◆ Выбранный отрывок

· · · · · · ·

На пленуме Багиров уже не был похож на себя. И общая обстановка, когда вчерашние соратники и лизоблюды дружно отрекались от него, и его собственное выступление – все выглядело иначе. Вчерашний «вождь» говорил в общем довольно спокойно, но изредка оглядывался на президиум. И уже не было ни привычной уверенности и повелительного тона, ни безапелляционности, ни указаний. Сделан был, правда, один наступательный ход. Извинившись перед партией за то, что не затрагивал этот вопрос раньше, Багиров обязался обратить внимание президиума ЦК на «странные» обстоятельства, при которых Микоян (ближайший соратник Хрущева в то время) оказался на свободе, тогда как 26 бакинских комиссаров были оставлены англичанами в тюрьме и расстреляны.

· · · · · · ·

◆ Исходные данные
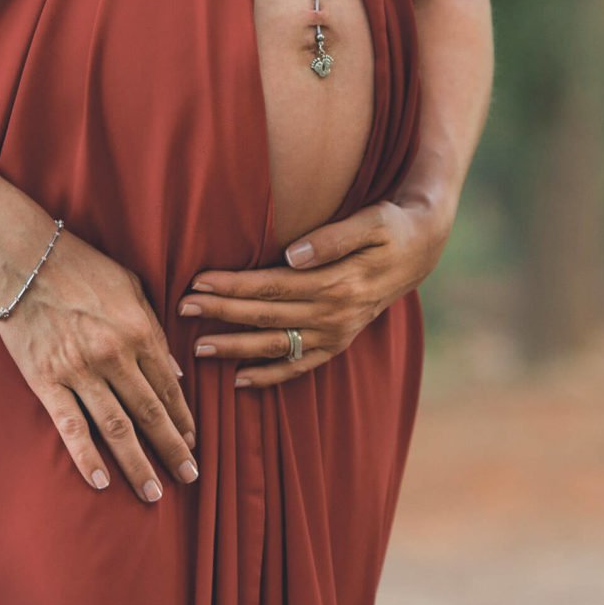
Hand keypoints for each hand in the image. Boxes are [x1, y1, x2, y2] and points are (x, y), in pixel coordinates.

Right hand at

· · · · · · ·

◆ Что нужно сделать
A. Переведите на английский язык предложение из отрывка о пленуме: «Вчерашний «вождь» говорил в общем довольно спокойно, но изредка оглядывался на президиум».
B. Переименуйте в отрывке о пленуме «Багиров» в «Мир Джафар Багиров» и приведите фрагмент между словами «На пленуме Багиров» и «тюрьме и расстреляны.» включительно.
C. Ответьте на вопросы по отрывку о пленуме:
(i) На что изредка оглядывался Багиров во время выступления?
(ii) Кем в отрывке назван Микоян?
(iii) Что произошло с 26 бакинскими комиссарами?
Приведенные данные представляют собой самостоятельный материал.

◆ Результаты выполнения
A. Yesterday's "leader" spoke fairly calmly on the whole, but now and then glanced back at the presidium.

B.
На пленуме Мир Джафар Багиров уже не был похож на себя. И общая обстановка, когда вчерашние соратники и лизоблюды дружно отрекались от него, и его собственное выступление – все выглядело иначе. Вчерашний «вождь» говорил в общем довольно спокойно, но изредка оглядывался на президиум. И уже не было ни привычной уверенности и повелительного тона, ни безапелляционности, ни указаний. Сделан был, правда, один наступательный ход. Извинившись перед партией за то, что не затрагивал этот вопрос раньше, Мир Джафар Багиров обязался обратить внимание президиума ЦК на «странные» обстоятельства, при которых Микоян (ближайший соратник Хрущева в то время) оказался на свободе, тогда как 26 бакинских комиссаров были оставлены англичанами в тюрьме и расстреляны.

C.
(i) На президиум.
(ii) Ближайшим соратником Хрущева в то время.
(iii) Англичане оставили их в тюрьме, и они были расстреляны.